Paris résiste et sort les totems
Dans la capitale, aucune annulation n’est prévue à ce stade. La Ville a choisi d’adapter plutôt que d’éteindre : des totems de prévention ont fleuri pour rappeler les bons réflexes face à la chaleur, et les organisateurs sont invités à prévoir ombre et points d’eau. Le pari tient en une phrase, maintenir la fête tout en limitant la casse. Sauf que Paris se trouve justement sur l’axe que Météo-France surveille le plus pour dimanche.
Soixante départements en orange, le rouge approche
Le décor, c’est Météo-France qui le plante. Ce samedi, 60 départements passent en vigilance orange canicule. Pour dimanche, jour de la fête, l’institut juge probable un basculement au rouge sur un large axe allant de la Nouvelle-Aquitaine à l’Île-de-France, en passant par la Bourgogne. Entre dimanche et lundi, au moins 25 départements pourraient atteindre ce niveau maximal. Au plus fort de l’épisode, jusqu’à 93 départements seraient sous vigilance en même temps. Le pic est attendu de samedi après-midi à lundi, avec des pointes à 40°C dans le Sud-Ouest et la vallée du Rhône. Soit, presque jour pour jour, le créneau où des millions de personnes comptaient sortir guitare et enceinte sur le trottoir.
Santé publique France répète le même message à chaque alerte : boire, se mettre au frais, garder un œil sur les plus fragiles, éviter l’effort aux heures chaudes. Difficile, dans ces conditions, de défendre une foule qui danse dehors à 23 heures. L’ironie du calendrier ajoute au malaise : l’été astronomique débute précisément ce dimanche, au solstice. La saison n’a pas encore officiellement commencé que le pays suffoque déjà.
1982, une fête pensée pour la rue
C’est là que le paradoxe pique. La Fête de la Musique a été inventée pour faire l’exact inverse de ce qui se joue ce week-end : sortir la musique dehors, partout, gratuitement. En 1982, Jack Lang, alors ministre de la Culture, et Maurice Fleuret, son directeur de la musique, imaginent une soirée où n’importe qui peut jouer dans la rue le soir du solstice. Le slogan jouait déjà sur les mots, « faites de la musique ». Quarante-cinq éditions plus tard, le rendez-vous s’est exporté dans près de 120 pays, de New York à Québec, et remplit certaines années des milliers de scènes improvisées dans le pays.
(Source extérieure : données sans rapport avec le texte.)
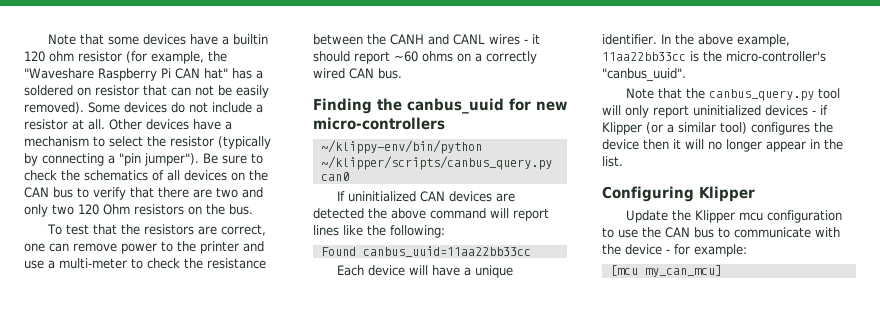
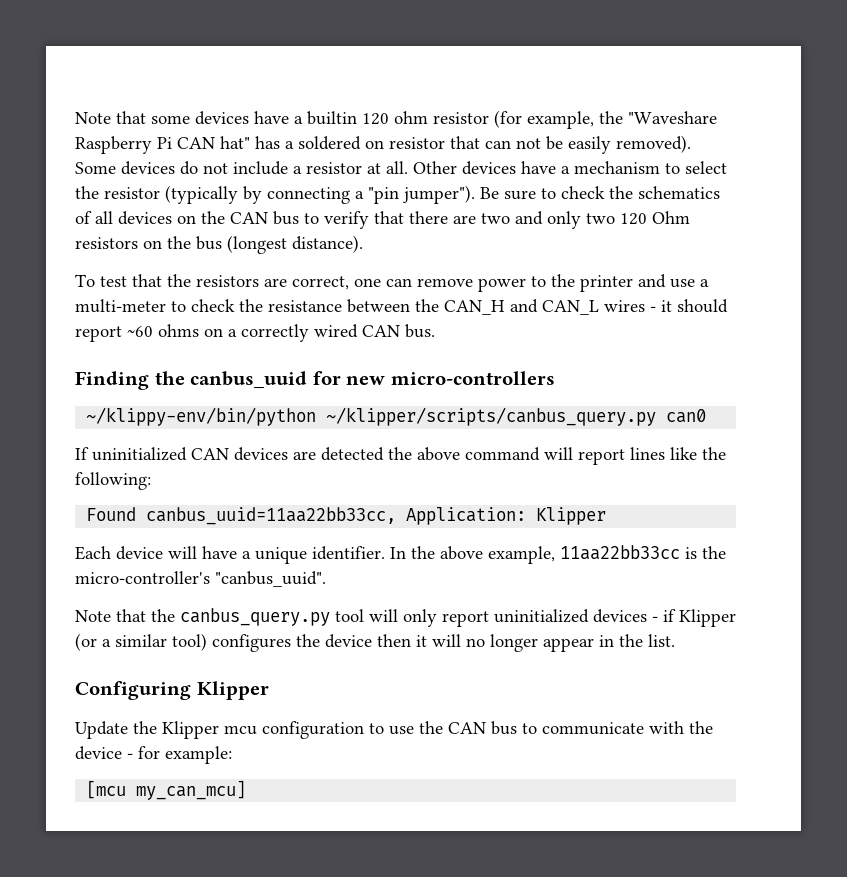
[229,204,253,215] bus. -> [196,235,363,254] bus (longest distance).
[390,34,485,45] CANH and CANL -> [444,299,599,315] CAN_H and CAN_L
[362,246,531,257] canbus_uuid=11aa22bb33cc -> [146,507,607,525] canbus_uuid=11aa22bb33cc, Application: Klipper

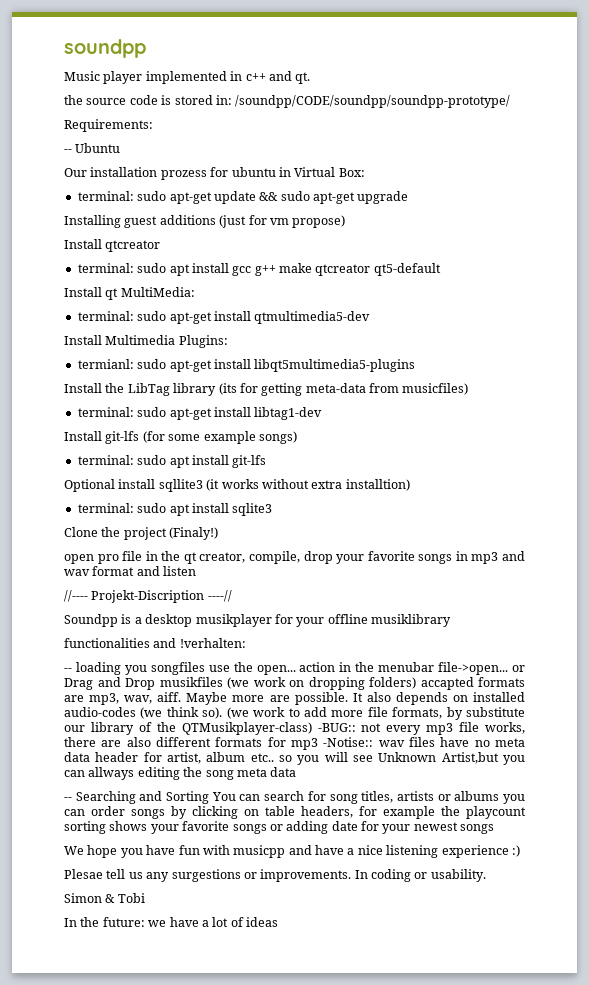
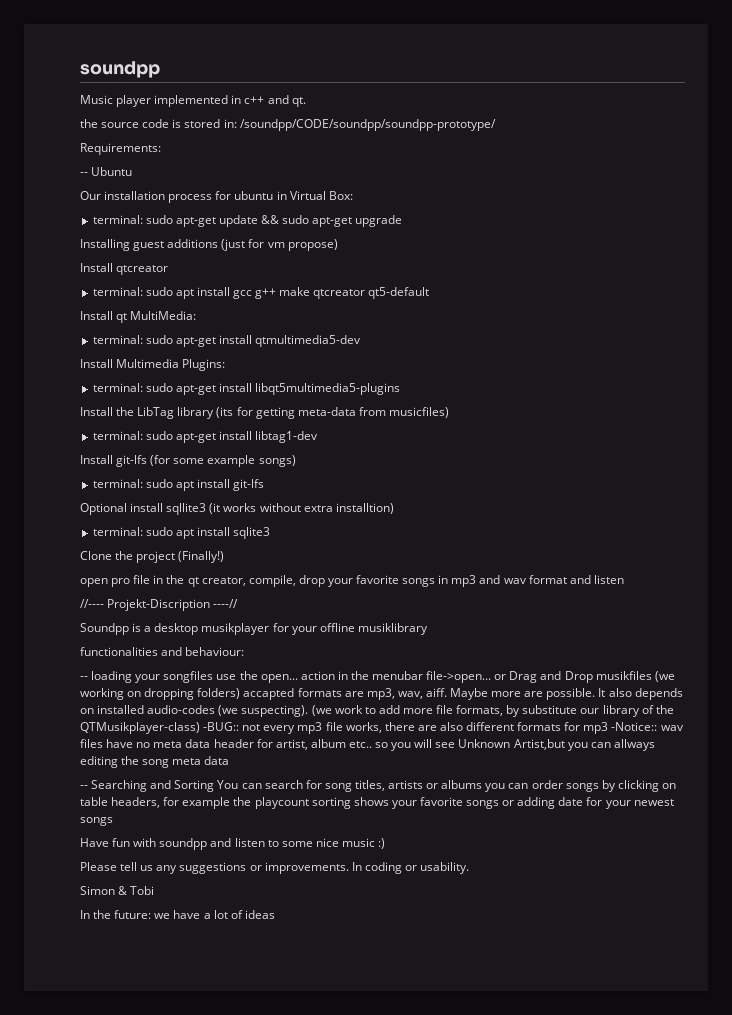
[160,170,207,180] prozess -> [168,194,213,203] process
[77,359,134,369] termianl: -> [92,383,143,392] terminal:
[169,527,219,540] (Finaly!) -> [178,551,225,563] (Finally!)
[179,638,246,648] !verhalten: -> [185,647,245,656] behaviour:
[124,665,147,675] you -> [135,674,161,683] your
[253,677,286,687] work -> [80,688,124,700] working
[166,707,223,719] think so). -> [241,705,309,717] suspecting).
[323,737,374,747] -Notise:: -> [611,722,658,731] -Notice::
[64,845,509,858] We hope you have fun with musicpp and have a nice listening experience -> [80,838,375,850] Have fun with soundpp and listen to some nice music
[64,869,103,879] Plesae -> [80,862,117,871] Please
[171,869,241,882] surgestions -> [179,862,247,874] suggestions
Son principe n’a pas bougé d’un cran : la rue, la nuit douce de juin, les passants qui s’arrêtent. Exactement ce qu’une canicule rend, cette année, presque impraticable.
Après le Covid, le thermomètre
Pour retrouver une Fête de la Musique autant amputée, il faut remonter à 2020. Cette année-là, le virus avait vidé les rues et interdit les rassemblements. Cinq ans plus tard, c’est la chaleur qui fait reculer les maires. Le glissement mérite qu’on s’y arrête : les vagues de chaleur précoces, en plein mois de juin, se multiplient et tombent désormais sur des dates qu’on croyait à l’abri. La mémoire de 2003 et de ses près de 15 000 morts liés à la canicule en France n’a jamais quitté les préfectures. Quand un rendez-vous bâti autour du 21 juin devient risqué un 21 juin, le problème n’est plus seulement météo, il devient calendaire.
L’ampleur réelle des annulations se mesurera dimanche, commune par commune, au fil des arrêtés qui continuent de tomber ce week-end. Météo-France réactualise sa carte de vigilance dimanche matin, quelques heures avant que les scènes survivantes ne s’allument. Le pic, lui, est annoncé pour lundi. La fête, elle, a déjà commencé à se taire.